Let me get this straight: the prairies experience a turn in the weather cold enough to take the lives of a homeless couple (who asphyxiated from carbon monoxide poisoning while trying to keep a bus warm) and Edmonton’s response is to dispense second-hand mittens? Seriously? Are they serious?
Meanwhile, Edmonton’s spanky city hall with its gigantic main hall and beautiful view of the city sits empty — and warm — protected by security forces that have nothing to do except listen to the echoes of their feet on the polished floor. I guess it makes no sense to open the doors to the homeless at, say, 7 pm, give them a place to stay warm, give the security guards something to do like, say, restrain the hallucinating and swab up the pools of puke that some of the homeless are bound to produce.
I am not some impractical dreamer who thinks that homeless people are exactly like those of us with homes.
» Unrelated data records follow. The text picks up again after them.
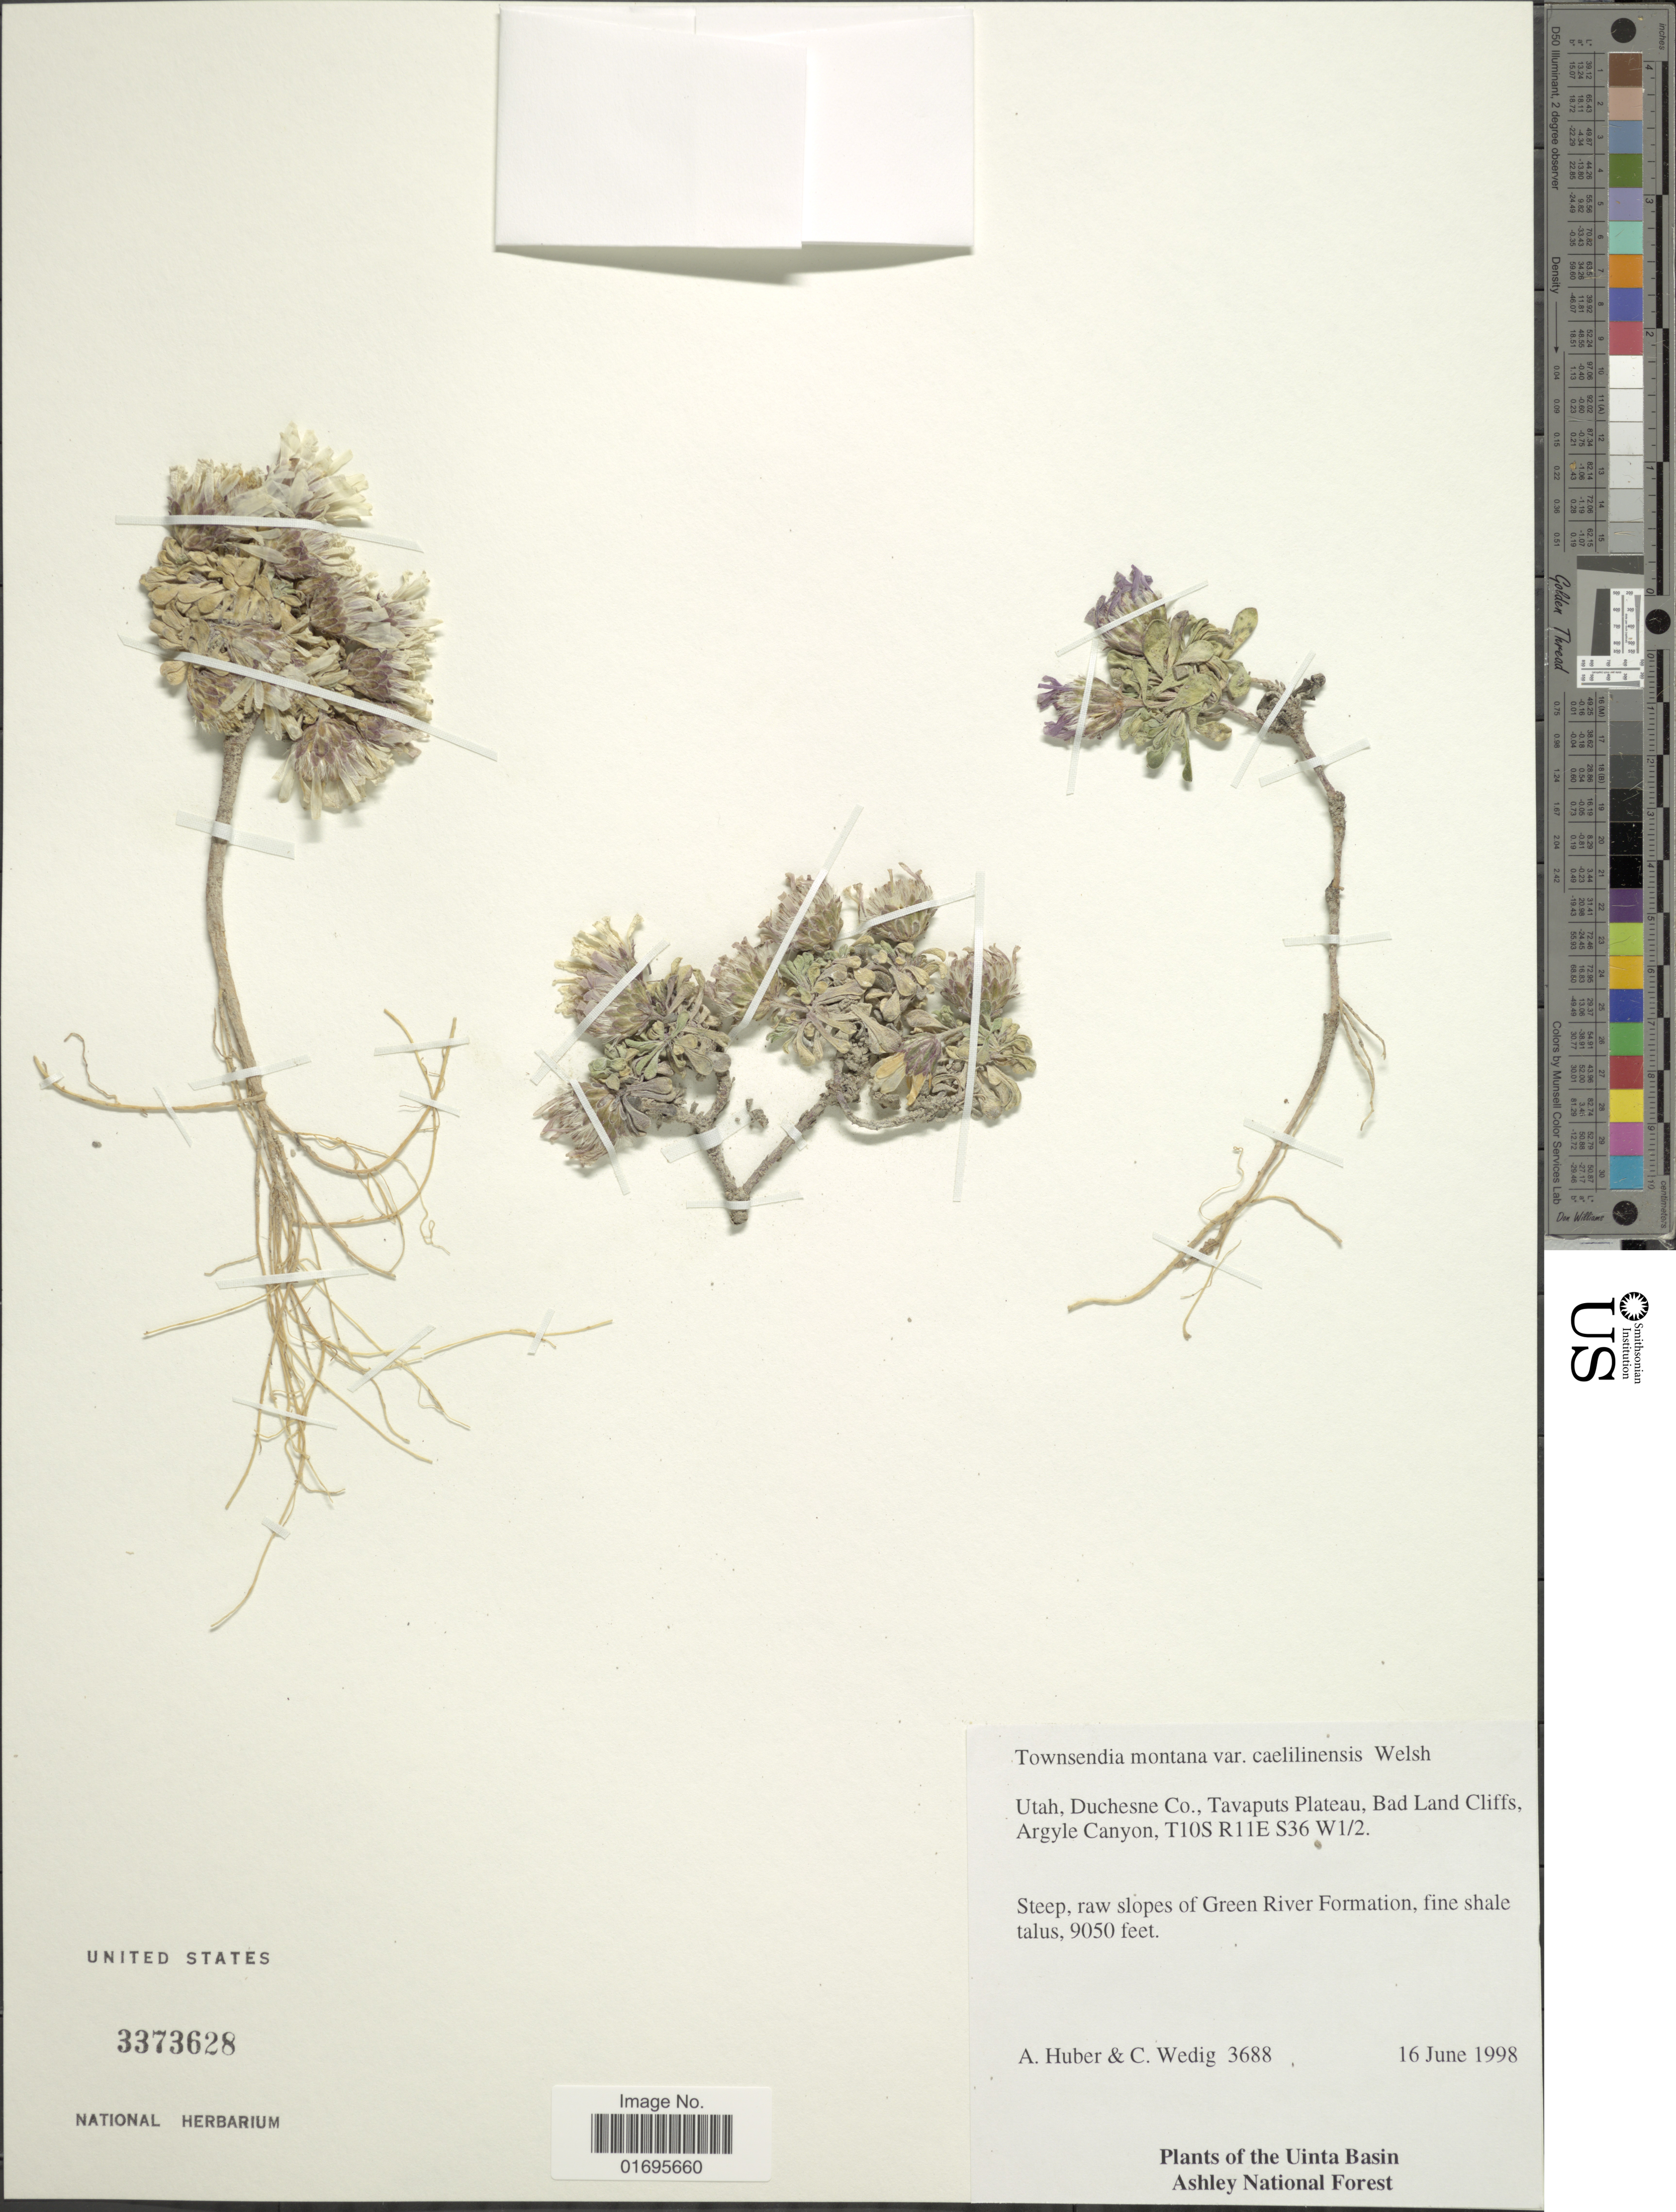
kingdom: Plantae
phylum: Tracheophyta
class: Magnoliopsida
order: Asterales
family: Asteraceae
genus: Townsendia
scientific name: Townsendia montana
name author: M.E. Jones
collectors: A. Huber & C. Wedig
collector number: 3688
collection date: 1998-06-16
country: United States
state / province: Utah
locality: Duchesne Co., Tavaputs Plateau, Bad Land Cliffs, Argyle Canyon, T10S R11E S36 W1/2, steep, raw slopes of Green River Formation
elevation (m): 2758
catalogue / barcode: US 3373628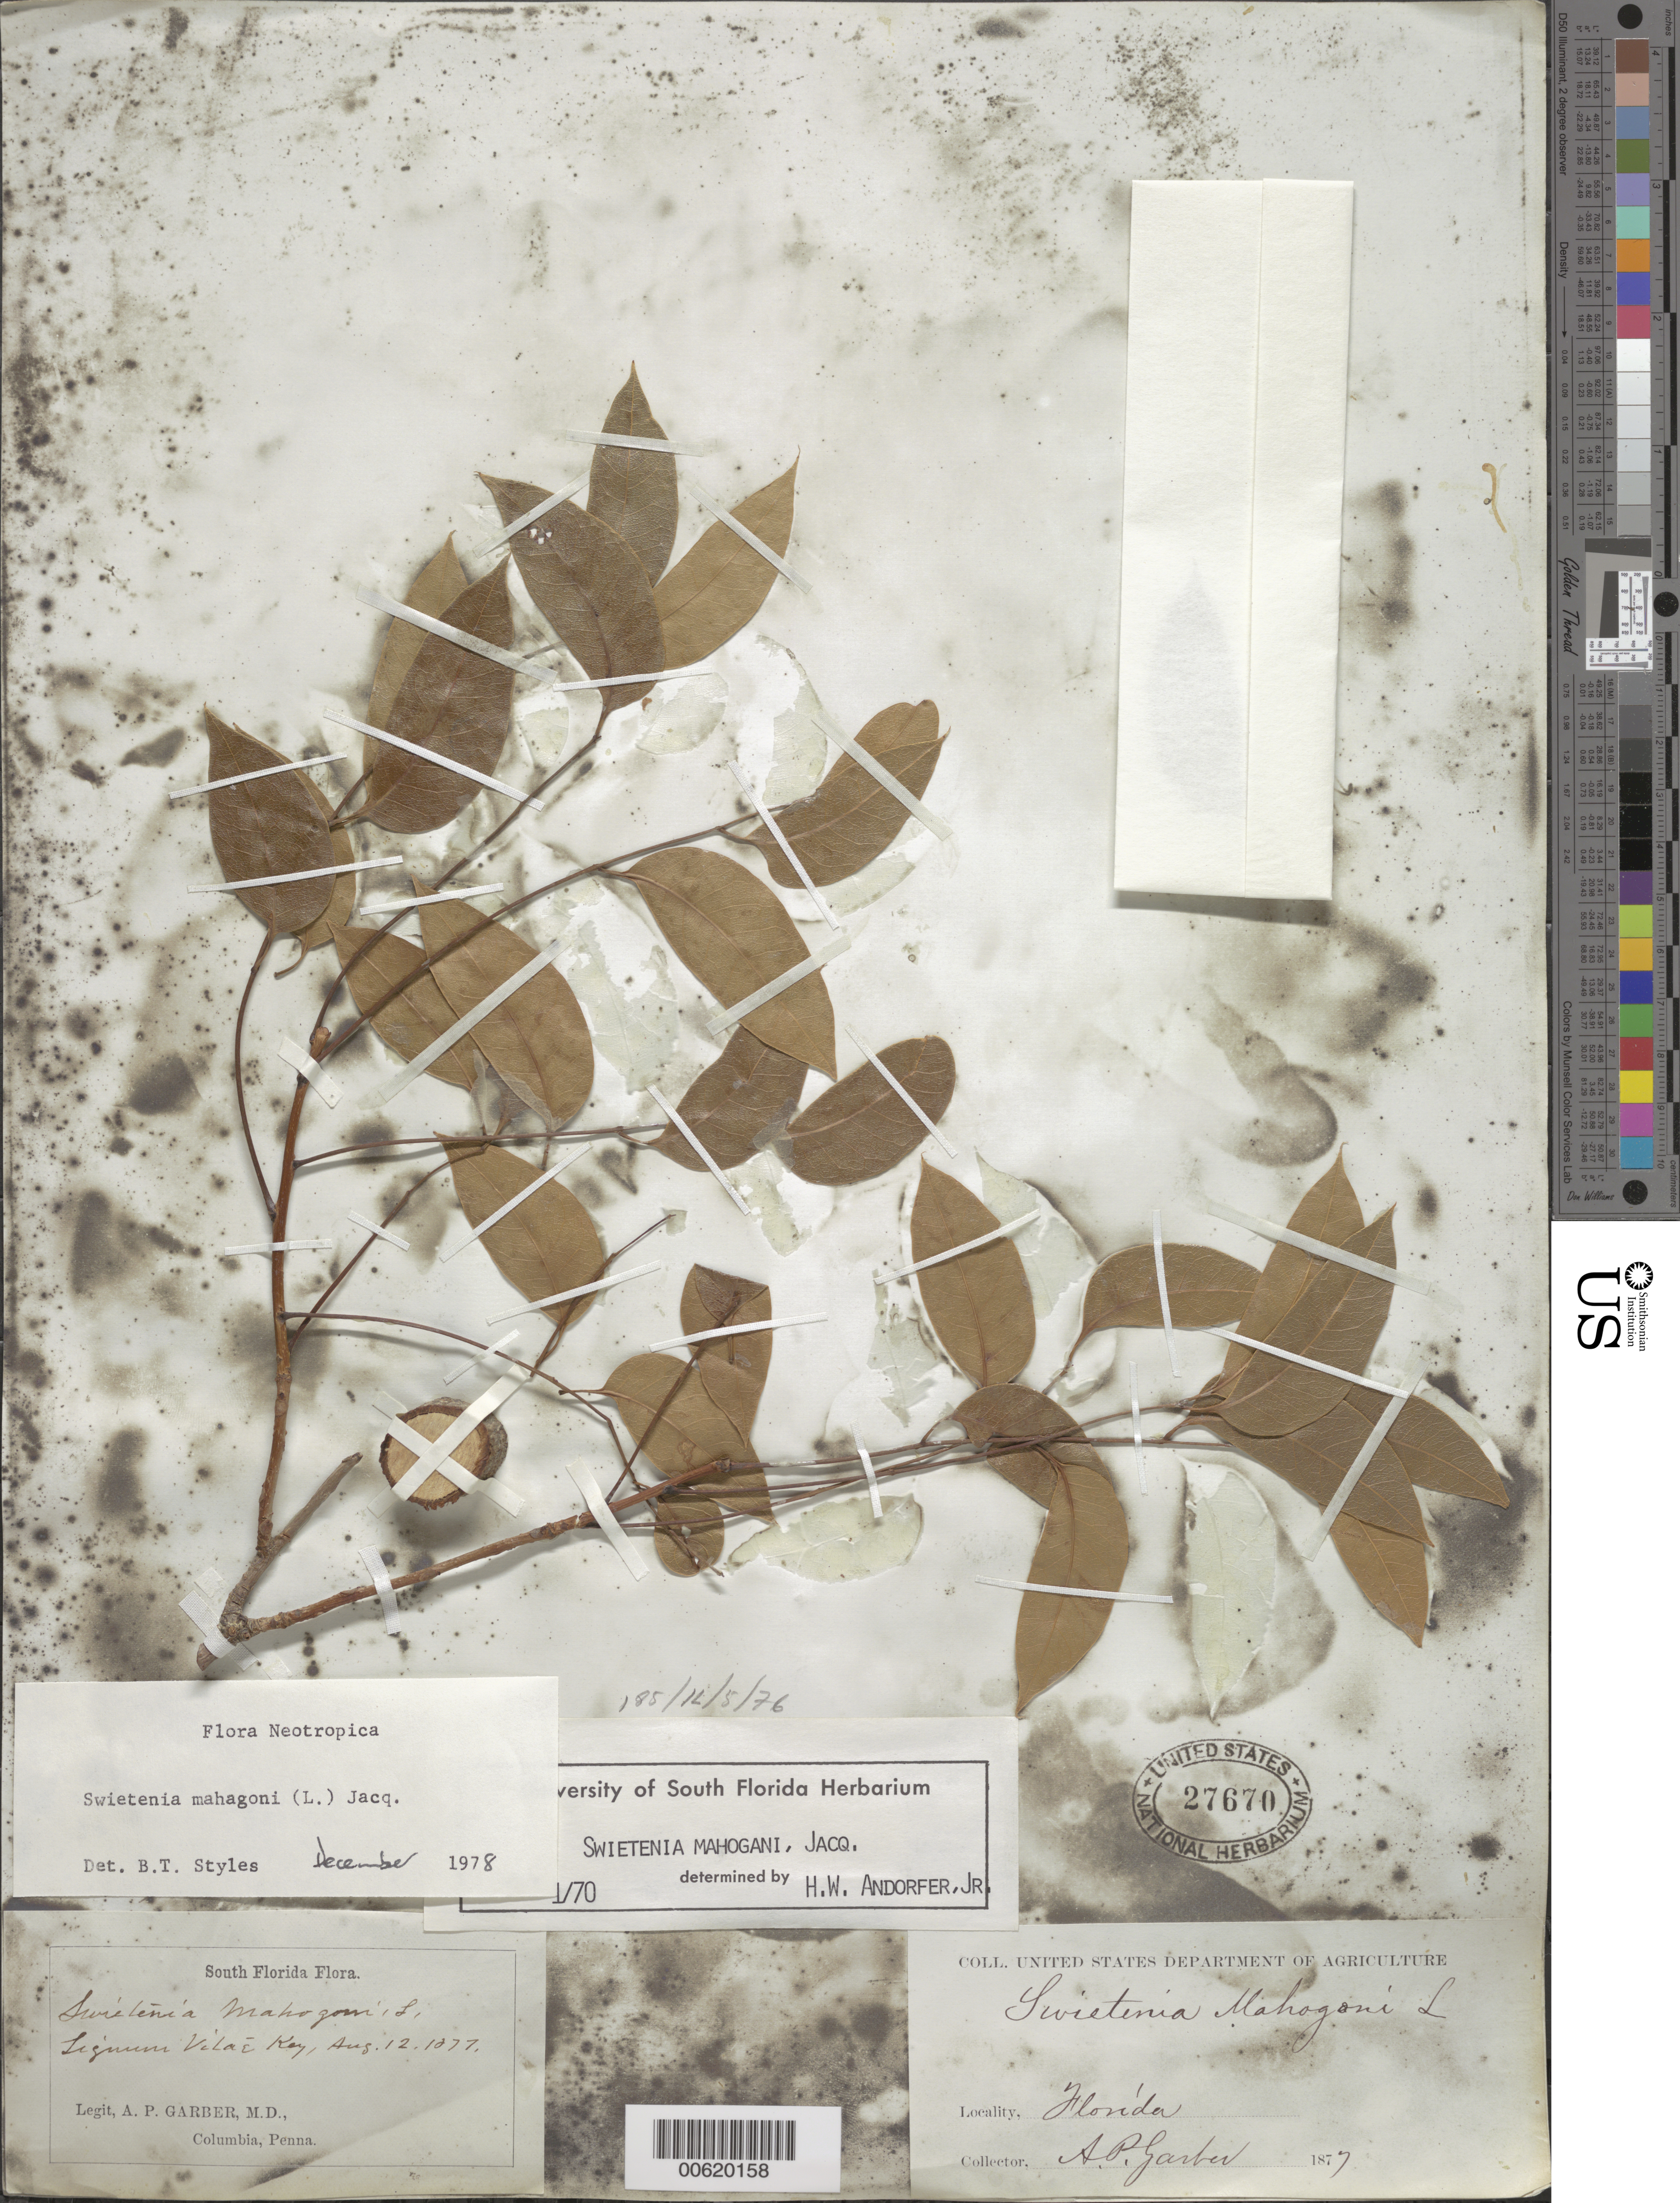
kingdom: Plantae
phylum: Tracheophyta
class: Magnoliopsida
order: Sapindales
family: Meliaceae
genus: Swietenia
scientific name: Swietenia mahagoni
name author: (L.) Jacq.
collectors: A. P. Garber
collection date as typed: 12 Aug 1877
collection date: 1877-08-12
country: United States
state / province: Florida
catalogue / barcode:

Most homeless people can find a bunk with a friend or a relative, even for a space of several months, while they get their luck together. Some homeless people are new in town but most of the truly homeless are usually much more unlucky, cursed with addictions and other mental illnesses, or simply lacking the basic life skills that most of us use to guarantee a warm bed at night. Most bleeding heart types wouldn’t last two minutes in a homeless shelter. It takes serious moral mettle to do the right thing for an abusive, smelly nutcase. But, in a caring society — which we are supposed to be — that is what we must do.
I am not pointing the finger at Edmonton: it just happens to be the city where two people got cold enough to die. There are public buildings all over Canada using taxpayer dollars to sit warm and empty while my fellow Canadians sit outside in the snow, or the rain. If the public buildings are not for them, who are they for? Only lucky Canadians? Only Canadians who don’t actually need these buildings, or hardly step foot in them?
I am going to step off the moral high road for now and go utilitarian. Isn’t anybody else outraged that we are not getting better value for our damned tax dollars? If only from an environmental point of view, I want to see better use of government offices — those spaces that eat fuel and are used ONLY ONE THIRD of the time. Crazy! These spaces are an unused asset and ought to be maximized for….wait for it….the public good. And not just the lucky public.
It would not hurt public servants to share their offices with the homeless — if only to remind them what the public good really looks like.